Canto XIII - The Violent Against Themselves

700 years ago Dante Alighieri published his “Divine Comedy".

  • The Inferno - Journey Through Hell

  • The Purgatorio - Journey Through Purgatory (limbo)

  • The Paradiso - Journey Through Heaven

Dante wrote in Italian, rather than Latin, so his story would be accessible to the “common” readers. In the 1300s in Tuscany, people lived their lives following the guidance of the Church. Heaven and Hell were real places according to scripture, but Dante brought these places to life in memorable detail in a language that the masses could easily understand.

I hope to do the same with this website in regards to Suicide Awareness and Prevention. I write what comes to me in accessible language that, I hope, removes the veneer of silence from mental illness and suicide.

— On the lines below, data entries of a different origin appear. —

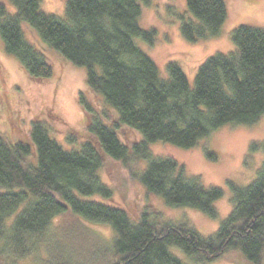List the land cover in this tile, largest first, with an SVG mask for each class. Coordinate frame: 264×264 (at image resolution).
<instances>
[{
	"label": "trees",
	"instance_id": "1",
	"mask_svg": "<svg viewBox=\"0 0 264 264\" xmlns=\"http://www.w3.org/2000/svg\"><path fill=\"white\" fill-rule=\"evenodd\" d=\"M6 1L0 2L5 52L32 79L52 77L45 53L25 36L27 25L45 44L86 69L89 89L102 96L118 120L105 121L109 116L97 112L80 93L88 138L71 149L53 139L39 120L30 122L27 130L13 118L5 120L6 132L0 134V264H16L39 252L46 256L43 264H94L97 251L110 264H185L171 246L208 262L238 250L248 262L262 264L264 165L249 186L231 185L232 211L207 238L185 223L83 197H113L101 178L107 160L126 167L144 161L146 167L136 177L150 193L170 207H191L216 218L214 203L223 197L222 190L185 177L183 166L154 156L151 146L163 142L190 149L220 128L253 125L264 115V28H236V50L210 56L191 87L174 62L163 78L156 62L136 43L156 41L157 31L140 23L142 4L150 0H66L65 17L42 11V0ZM186 2L191 17H181L184 39L198 43L219 37L228 17L225 0ZM120 124L143 139L125 144ZM207 156L216 158L210 151ZM92 224L113 228L110 246L100 244Z\"/></svg>",
	"mask_w": 264,
	"mask_h": 264
},
{
	"label": "rangeland",
	"instance_id": "2",
	"mask_svg": "<svg viewBox=\"0 0 264 264\" xmlns=\"http://www.w3.org/2000/svg\"><path fill=\"white\" fill-rule=\"evenodd\" d=\"M0 2L7 3L6 0ZM225 2L228 17L221 35L198 43L188 42L180 32L181 17H191L186 0H150L142 4L141 26L155 29L157 37L153 45L141 39H136V43L156 62L163 78L168 77V64L174 62L183 69L193 87L199 67L210 56L236 50L232 42V33L236 28L244 24L264 28V0ZM65 7L66 0L41 1V10L47 14L65 17ZM23 29L27 40L45 53L53 75L47 80L32 79L17 59L5 52L0 37V134L6 132L5 120L9 122L8 118H13V122L25 130L29 129L30 122L39 120L48 128L50 136L65 149L81 145L88 135L86 118L79 103L80 93L85 94L97 112L109 116L105 121L112 123L118 120L117 115L105 105L102 96L89 89L85 68L75 66L45 44L27 25L24 24ZM118 133L129 146L143 139L141 133L126 125L120 124ZM70 138L73 141H69ZM151 150L154 156L175 159L184 167L185 177L198 178L204 186L222 190L223 197L214 203L216 218L191 207H170L163 198L150 193L136 177L137 172L145 169L144 161H136L131 167H126L122 162L107 160L101 178L113 190V197L107 199L95 195L83 199L125 208L130 213L134 212L131 210L147 212L152 218L158 217L173 224L185 223L207 238L218 231L232 211L234 194L231 185L249 186L264 165V115L253 125L230 124L220 128L190 149L158 142L151 146ZM207 151L215 154L216 158H209ZM90 226L99 236L100 244L110 246L115 238L113 228L107 224ZM170 250L185 264H253L238 250L228 251L212 262L196 260L176 246H171ZM97 252L94 264H110L109 258ZM45 257L43 252H39V256L24 258L16 264H43Z\"/></svg>",
	"mask_w": 264,
	"mask_h": 264
}]
</instances>
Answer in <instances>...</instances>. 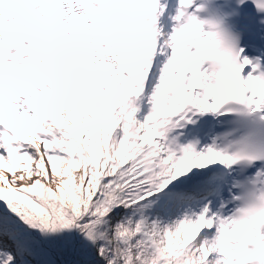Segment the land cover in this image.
<instances>
[{"label":"snow or ice","instance_id":"1","mask_svg":"<svg viewBox=\"0 0 264 264\" xmlns=\"http://www.w3.org/2000/svg\"><path fill=\"white\" fill-rule=\"evenodd\" d=\"M0 264H264V0H0Z\"/></svg>","mask_w":264,"mask_h":264}]
</instances>
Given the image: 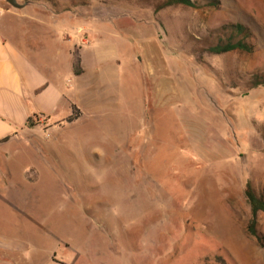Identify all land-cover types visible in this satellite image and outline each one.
Wrapping results in <instances>:
<instances>
[{
    "label": "rangeland",
    "instance_id": "1",
    "mask_svg": "<svg viewBox=\"0 0 264 264\" xmlns=\"http://www.w3.org/2000/svg\"><path fill=\"white\" fill-rule=\"evenodd\" d=\"M167 1L0 0L4 39L76 86L0 165V264H264V0ZM239 24L254 52L210 53Z\"/></svg>",
    "mask_w": 264,
    "mask_h": 264
},
{
    "label": "crops",
    "instance_id": "2",
    "mask_svg": "<svg viewBox=\"0 0 264 264\" xmlns=\"http://www.w3.org/2000/svg\"><path fill=\"white\" fill-rule=\"evenodd\" d=\"M50 71L58 75L56 69L40 66L36 58L0 34V165L16 161L20 155L17 148L30 144L25 142L35 131L31 119L40 122L37 128H41L59 119L62 108L72 110L76 92L73 73L65 79L58 75L61 83L56 84L47 75ZM10 247L0 243L3 252Z\"/></svg>",
    "mask_w": 264,
    "mask_h": 264
},
{
    "label": "trees",
    "instance_id": "3",
    "mask_svg": "<svg viewBox=\"0 0 264 264\" xmlns=\"http://www.w3.org/2000/svg\"><path fill=\"white\" fill-rule=\"evenodd\" d=\"M167 6H183L187 8L199 9L201 4L195 0H168ZM212 7V6H210ZM226 34V39H221L220 42L210 48V53L215 55H224L232 52H242L251 54L254 52V46L248 42L252 37L250 30L242 25L232 26L229 28ZM264 87V70L255 74L252 88L257 89ZM78 118L73 114L69 119L70 123H73ZM32 122V119H31ZM246 198L251 207V220L248 226L249 234L256 238L261 245H264V237L259 232V218L264 214V194H259L253 187L252 183H248L246 188Z\"/></svg>",
    "mask_w": 264,
    "mask_h": 264
},
{
    "label": "water",
    "instance_id": "4",
    "mask_svg": "<svg viewBox=\"0 0 264 264\" xmlns=\"http://www.w3.org/2000/svg\"><path fill=\"white\" fill-rule=\"evenodd\" d=\"M7 3L10 4L12 7L18 10H23L26 8L27 4H20L18 0H7Z\"/></svg>",
    "mask_w": 264,
    "mask_h": 264
}]
</instances>
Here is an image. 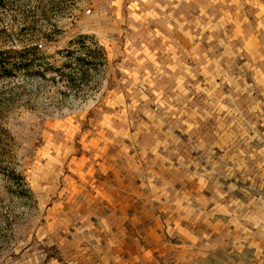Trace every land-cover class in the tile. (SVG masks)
Returning <instances> with one entry per match:
<instances>
[{"label":"rangeland","instance_id":"obj_1","mask_svg":"<svg viewBox=\"0 0 264 264\" xmlns=\"http://www.w3.org/2000/svg\"><path fill=\"white\" fill-rule=\"evenodd\" d=\"M263 156L261 0H0V264L133 199L115 256L264 264Z\"/></svg>","mask_w":264,"mask_h":264},{"label":"crops","instance_id":"obj_2","mask_svg":"<svg viewBox=\"0 0 264 264\" xmlns=\"http://www.w3.org/2000/svg\"><path fill=\"white\" fill-rule=\"evenodd\" d=\"M261 3L264 4V0H261ZM219 141H221V138H219ZM250 155L251 154H249V157ZM113 174L117 176L118 179L117 184L111 183L106 186L105 185L99 186V183L97 181L95 183V186L102 187V189L99 190V188L96 187L94 188V191H96L95 192L96 195L94 197H101L100 201H98V204L101 205L102 200L107 199L104 204L110 210H113V206L115 204V202H113L114 196H117L118 194L122 195L127 193L128 194L134 193V186L129 184V180L133 181V176H134L133 172L127 171L125 173L123 171H115L113 172ZM135 200L136 199H133L132 203L126 202L119 204L120 205L119 208L123 211L122 213H118V215L111 212L107 216L103 217L100 214L101 212L100 210H95L92 212V215L96 217L93 218V221L85 222L82 219L78 220L77 221L78 225L74 228L73 231H71V234L67 236V238H65L64 240V242L67 245H71L72 250L62 249L60 251L59 257L57 258L50 257L47 261L46 253H40L35 251L23 252L15 262L9 264H120L121 262H122L121 264H125V261L126 264H137L135 260L137 254L135 252L133 253L134 256L133 261H129V259L131 258L127 260L125 258V253H122L123 255L121 257L120 256L118 257V255L115 256V254L109 252L107 246L103 245L104 242H107L108 240L103 238V236L101 235L90 234V231L91 230L94 231L96 226L103 224V220L104 221L109 220L111 226L116 224L117 228L123 227L124 225L122 226V223L124 224V222L127 221V218H121V217L125 215V212L130 210L132 213H134L140 210L136 205ZM128 221H133V220L129 218ZM115 232L116 231H114V234ZM120 235L121 234H118L117 236L113 235L109 237V239L111 238L113 239V241L116 240L115 241L116 243L123 244L126 242L125 241L126 239H124L123 236L121 237ZM235 239H237V237H234V240ZM233 254L234 253H231L228 256L231 257V255ZM200 255H205V259H206V256H208V258H217L218 254L204 252L201 253ZM255 255H258V258L260 256L261 259L264 258L263 257L264 252H255ZM198 264H202V263H198ZM203 264H212V262L211 261L204 262ZM233 264H237V262L234 261Z\"/></svg>","mask_w":264,"mask_h":264},{"label":"built area","instance_id":"obj_3","mask_svg":"<svg viewBox=\"0 0 264 264\" xmlns=\"http://www.w3.org/2000/svg\"><path fill=\"white\" fill-rule=\"evenodd\" d=\"M89 11V10H88Z\"/></svg>","mask_w":264,"mask_h":264}]
</instances>
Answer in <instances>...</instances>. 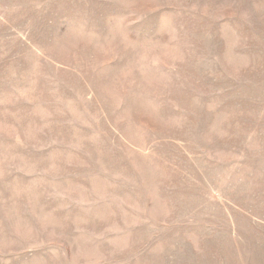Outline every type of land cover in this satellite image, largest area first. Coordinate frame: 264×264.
I'll use <instances>...</instances> for the list:
<instances>
[{"label":"rangeland","instance_id":"1","mask_svg":"<svg viewBox=\"0 0 264 264\" xmlns=\"http://www.w3.org/2000/svg\"><path fill=\"white\" fill-rule=\"evenodd\" d=\"M0 264H264V0H0Z\"/></svg>","mask_w":264,"mask_h":264}]
</instances>
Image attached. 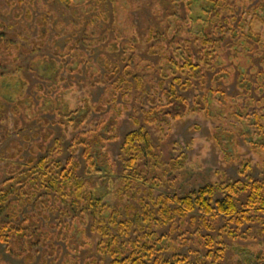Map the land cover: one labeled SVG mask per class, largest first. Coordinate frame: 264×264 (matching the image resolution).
Segmentation results:
<instances>
[{
	"label": "trees",
	"instance_id": "trees-1",
	"mask_svg": "<svg viewBox=\"0 0 264 264\" xmlns=\"http://www.w3.org/2000/svg\"><path fill=\"white\" fill-rule=\"evenodd\" d=\"M156 1L161 6L159 20L148 28L146 48L133 30L131 36L119 34L111 49L98 55L100 61H66V54L72 59L84 55L78 48L81 40L70 36L67 51L60 54L61 69L52 71L51 77L39 76L46 80L39 81L26 96L33 105V94L41 92L45 103L47 94L60 91L64 70L81 72L85 66L92 86L106 84L100 102H90L88 96L79 109L62 112L48 108L55 115L53 121L40 118L39 108L30 118L29 109L20 102L12 103L13 125L4 124V139L21 132L25 120L44 124V130L34 134L39 138L35 143L29 136L24 148L16 140L11 142L4 158L13 160L0 169V242L13 254L28 261L40 255L41 264H68L67 259L71 264H106L107 258L109 264H224L230 245L226 236L238 240L243 237L241 229L255 222L261 225L259 233L264 236V179H253L249 164L239 170L244 180L211 182L198 189L181 186L172 195H156L163 179L176 185L187 156L163 160L147 127L138 119V127L123 137L121 166L110 156L108 146L120 139L119 123L128 103L136 98L144 121L162 130L170 118L179 120L195 112L209 115L213 101L237 114L231 100L253 91L264 92V35L256 24L264 23V0ZM26 13L32 18L30 10ZM36 20L41 23L44 19ZM41 27L47 36L48 22ZM8 37L0 36L1 50L10 44ZM36 45L44 44L38 41ZM37 46L21 50L27 55ZM138 46L157 61L156 66L152 64L156 72L152 79L132 65L140 57L135 52ZM242 54L248 59L246 67L238 62ZM37 57L47 64L55 63L54 59ZM256 58L262 67L254 62ZM120 60L129 63L122 67ZM235 80L240 89L236 97L225 89ZM191 89L199 91L192 100L184 94ZM2 109L4 120L7 115ZM91 114L99 117L84 130ZM250 119L257 125V135L264 136V114L253 111ZM51 123L61 126L65 135L74 133L66 160L63 138L48 126ZM251 144L264 151V142ZM26 150L28 156H24ZM101 186L106 189L101 190ZM222 216L227 220L216 235L196 230L192 233L195 238L187 237L188 224L195 225L200 219L202 226L212 228ZM178 230L181 233L177 235ZM79 234L83 238L80 242ZM191 245L197 247L183 254L182 248ZM85 248L91 255L82 260ZM167 253L172 256L167 257Z\"/></svg>",
	"mask_w": 264,
	"mask_h": 264
},
{
	"label": "rangeland",
	"instance_id": "rangeland-1",
	"mask_svg": "<svg viewBox=\"0 0 264 264\" xmlns=\"http://www.w3.org/2000/svg\"><path fill=\"white\" fill-rule=\"evenodd\" d=\"M258 1L253 0L252 2ZM160 9L161 6L157 5L156 0H0V36L9 35L8 41H11L10 44L3 45V50L0 49V77H3L0 80V109L3 108L2 111L6 113L8 119L2 120L0 117V169L3 166V168H7V163L13 160L4 158L9 154L7 148L11 146L13 140H16L17 145L24 148L26 136L32 138L35 143L39 138H35L34 134L44 130L43 122L36 119L25 120L21 132L4 139V124L11 123L10 127L13 125L12 103L20 102L29 109L30 118L37 113L34 110L39 108L40 118L53 121L55 115L49 112V109H57L62 112L79 109L85 105V99H89L88 96L91 97L90 102L101 101L106 84L100 83L97 86H92L91 78H88L84 73L85 66L82 67L81 72L68 71L67 69L62 71L65 80L60 83V91L49 93L51 88H48L47 96L49 95V98L45 100V103L42 102L44 98L41 97L43 95L41 92L32 93L33 105H31V100L26 97L27 94L31 95V91L39 81L46 80L41 79V76L51 77L52 71L61 69L60 54L64 56L67 51L65 47L70 43L68 38L74 36V40L78 42L81 40L78 43V48L84 55L72 59L71 55L66 54V61H80V59L100 61L98 55L106 49L110 50L112 41L117 39L119 34L131 36L133 30L137 32V36H140L143 47L146 48L148 28L158 22ZM27 10L32 12V18L27 17ZM103 11L105 15L102 13ZM199 13L196 8L195 14ZM99 15L104 16L99 17ZM37 17L44 20L39 23L36 20ZM104 17L109 18V21H103ZM47 22L49 33L45 36L42 34L43 27L41 26H47ZM256 24L257 29L264 35V23L257 21ZM38 41H42L44 45L37 46ZM34 46L37 48L31 53L23 54L21 48L32 49ZM19 47L20 49H18ZM135 52L140 54V57H136L132 65L137 66V69L147 76V79H152V73L156 76L155 69L152 67V64L157 65L156 59L139 46ZM39 55L54 59L55 63L47 64V61H39L37 57ZM18 57H20L19 61H17ZM240 59L238 62L246 67L247 57L242 54ZM32 61L35 63L34 65ZM254 62L257 65L261 64L257 58L254 59ZM119 63L123 67L129 62L120 60ZM76 64L75 62L73 69ZM89 66L93 68L94 72L96 71L92 64ZM260 66L262 67V65ZM101 70L105 72L103 68ZM252 79L255 80L253 77ZM225 89L229 95L235 97L240 92L236 80L229 82ZM197 92L199 93L197 89H191L184 94L192 100ZM120 102L124 103L123 100ZM231 105L237 106L235 108L237 114L230 113L213 101L210 105L209 115L195 112L187 114L179 120L170 118L168 122L164 123V128L160 130L157 126H149L144 121L142 105L136 98L133 102L128 103L129 109L119 123L118 135L120 139L111 142L108 146L110 156L118 166H121L120 154L123 137L127 132L138 127L136 123V119H138L142 125L147 127L158 152L163 155V160L168 161L170 158L179 157L182 154L187 156L186 167L176 185L163 179L162 184L156 187V195L159 193L172 195L181 186L184 189H198L211 182L244 180L240 176L239 170L245 166V163L250 165L249 175L253 179L263 180L264 151L255 149L256 147H253L251 142L262 143L264 136L257 135V125L255 126L254 121L250 118L253 111H260L264 114V92L253 91L246 97H237V99L231 100ZM244 106L245 109L241 110L240 108L243 109ZM94 117L97 119L99 115L91 114L89 123L84 126V130L93 126L90 121L94 120L95 122ZM262 123L264 126V119ZM48 126L55 131L57 137L63 138V146L66 149L63 160H66L70 154L68 147L74 133L68 131L65 135L62 127L58 124L51 123ZM29 153L26 150L24 156H28ZM105 189V186H101V190ZM32 210H35L34 206H32ZM28 211L29 209H24V212ZM261 216L264 221V214ZM226 220L227 218L222 216L212 228H208L202 226L199 219L195 225L188 224L186 226L187 231L190 232L187 237L195 238L192 233H195L196 230L202 231L204 235H216ZM209 222L212 226V220ZM249 227L250 229H248ZM260 228L261 225L255 222L245 225L241 229L243 237L238 240H232L226 236L225 239L230 245L224 264H260L261 262L264 264V236L259 233ZM180 233L181 231L178 230L177 235ZM245 235L249 237L245 238ZM77 239L80 242L83 239L82 235L79 234ZM190 247L197 246H185L182 248V253L187 254ZM90 255L91 252L85 248L80 254V258L83 260ZM94 255L100 258V255ZM166 256L171 257L172 253H167ZM40 257L37 255L33 261H28L22 256L13 254L6 244L0 242L1 264H41ZM70 261V259L66 260L68 264H71ZM109 261L110 258H107L106 264H109Z\"/></svg>",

Here is a synopsis of the The 7th Circle/Shelf/Abyss in “The Inferno":

Nessus, [a Centaur], carries the Poets across the river of boiling blood and leaves them in the Second Round of the Seventh Circle, THE WOOD OF THE SUICIDES. Here are punished those who destroyed their own lives and those who destroyed their substance.

The souls of the Suicides are encased in thorny trees whose leaves are eaten by the odious HARPIES [sic], the overseers of the damned. When the Harpies feed upon them, damaging their leaves and limbs, the wound bleeds. Only as long as the blood flows are the souls of the trees able to speak.

Thus, they who destroyed their own bodies are denied a human form; and just as the supreme expression of their lives was self-destruction, so they are permitted to speak only through that which tears and destroys them. Only through their own blood do they find voice. And to add one more dimension to the symbolism, it is the Harpies - defilers of all they touch - who give them their eternally recurring wounds.